* Begin Passage provided *

I naturally look for some logic in the interchanges selected for this new 10-minute rule treatment but find only a succession of questions. My first, is ‘what is ten minutes’?

Inspection of the various new interchanges suggests, in distance terms, the longest interchange is about 740m (South Wimbledon and Morden Road). There may be a longer one but this will do. To walk this in no more than ten minutes, ignoring time waiting to cross the road, implies a walking speed of 1.23m/s, or 2.75mph. This seems feasible for most people and I would say 3mph would be reasonable (though I charge along at 4mph myself). It would seem that in round number terms a distance between stations of 750m would capture the spirit of ‘within ten minutes’ unless there are tortuous subways or road crossings to deal with. On that basis I can see that introducing this new class of interchange suggests (1) significant new transport connectivity and journey opportunities than previously, which is surely a good thing, and (2) a gradation in how interchange quality is shown, which is also a good thing. The 10-minute rule particularly favours the utility of the Overground where the old North London and Gospel Oak – Barking lines, in particular, failed to connect conveniently with anything much except at Highbury and Willesden Junction.

I have been quite unable to understand why at least some of these 10-minute rule interchanges have been identified, but not others. The Underground diagram is littered with places where connectivity appears to be completely absent, for example between the Piccadilly and Central Lines anywhere west of the central area. However, North Ealing to West Acton isn’t far: at 620m it is under ten minutes and might be felt more convenient than the awkward round-the-corner journey via Ealing Broadway, where one could easily wait ten minutes for the connecting District train. Equally, Park Royal to Hanger Lane is only 670m and makes for a handy round-the-corner journey. In east London, another useful link can be made between the Central Line and Gospel Oak to Barking Line, where today no interchange appears possible; this can be done at Leytonstone where the Central Line is about 750m from the High Road station. This is just within the ten minute rule and seems to make a connection that is difficult any other way.

* End Passage provided *

(Set of tasks)
**A.** According to the passage on the ten-minute interchange rule, what walking speed is needed to cover the longest interchange in no more than ten minutes?
**B.** Using the passage on the ten-minute interchange rule, explain in one to three sentences why walking from North Ealing to West Acton might be considered more convenient than changing at Ealing Broadway.
**C.** Proceed with the passage on the ten-minute interchange rule, picking up after its final sentence.

* Begin Data *

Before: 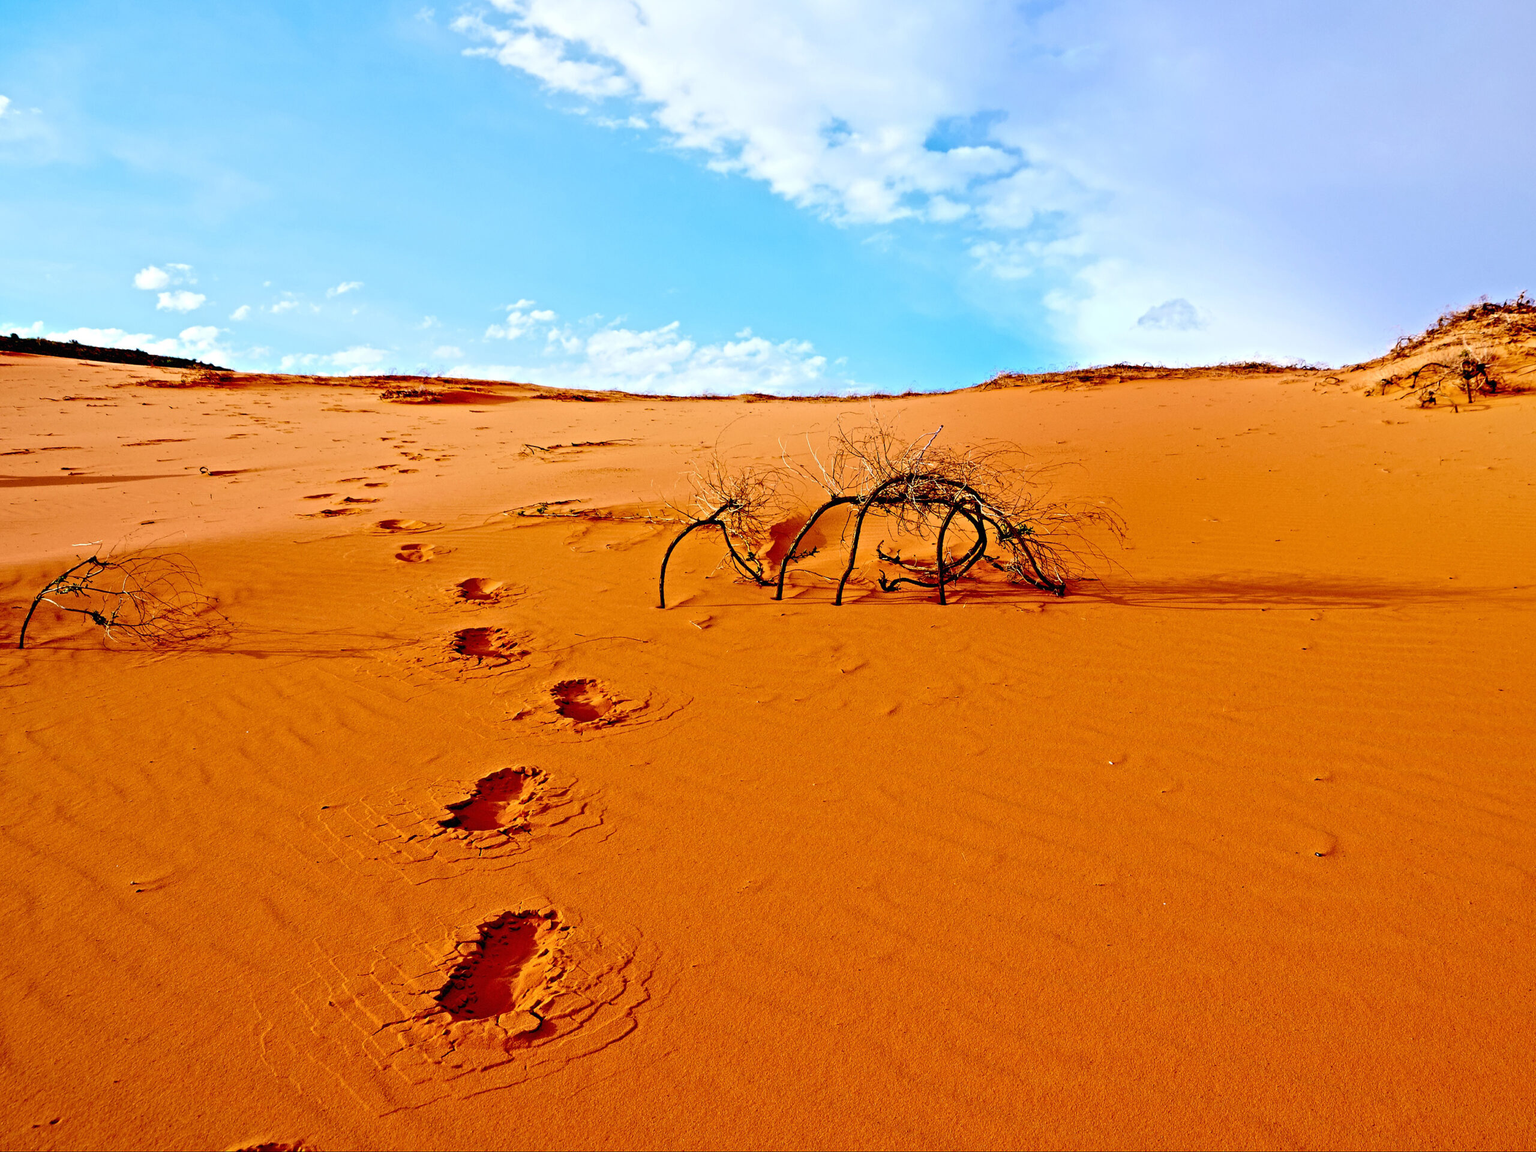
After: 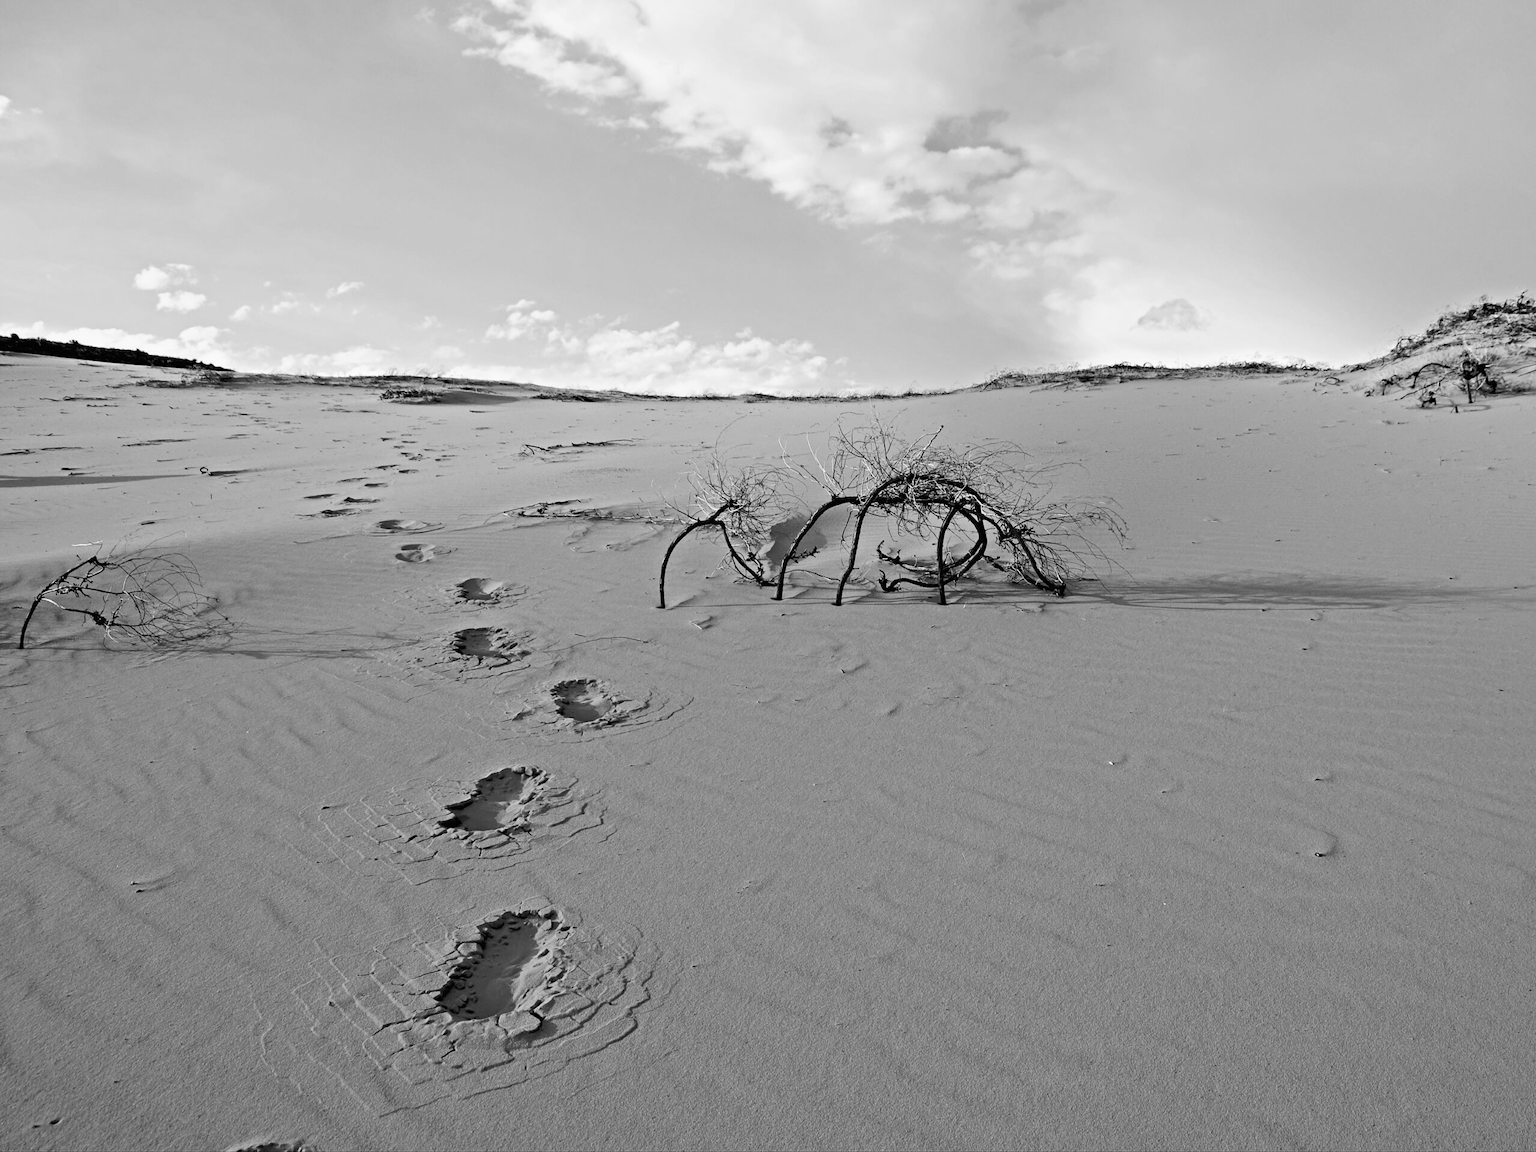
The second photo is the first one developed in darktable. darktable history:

* End Data *

(Answer list)
**A.** About 1.23 m/s, or 2.75 mph.

**B.** North Ealing and West Acton are only 620 m apart, so the walk takes under ten minutes. The alternative via Ealing Broadway is an awkward round-the-corner journey on which one could easily wait ten minutes for the connecting District train.

**C.**
Nearer central London some reflection is needed as many stations are within ten minutes of each other anyway. Even so there are some awkward journey possibilities that could be highlighted. The Central Line at Lancaster Gate is only 515m from Paddington, which compares favourably to having to change for the Circle at Notting Hill Gate. Hampstead Heath and Belsize Park is about 700m and would surely make a handy interchange with the Edgware branch, which is otherwise awkward for those coming from the west, or vice versa. Harringay Green Lanes and Turnpike Lane (720m) would appear to make a useful connection. I am sure there are other examples.

I  mention these out of puzzlement as to what the criteria are for including this class of interchange and because they seem as justifiable. However this does invite some other observations.

I would have thought the long-standing out-of-station interchange between Euston Square and Warren Street (200m) deserves including, since changing from the eastbound Circle route to southbound Northern (and vice versa) is awkward and doing it via Euston (425m) is perverse and very much a long way round. You might have noticed that someone has taken a drafting short cut by moving Euston Square station to the wrong side of Warren Street, which is not helpful to anyone changing line here. Professional draftsmen have generally attempted to keep geographical relationships correct at stations nearby where people might walk between them, even if this makes the drafting more of a challenge. This battle was probably lost in May 2001 when accuracy was sacrificed on the difficult Baker Street to Paddington section: we no longer seem to have designers who are able to handle this kind of finesse or who understand the local circumstances they are attempting to chart.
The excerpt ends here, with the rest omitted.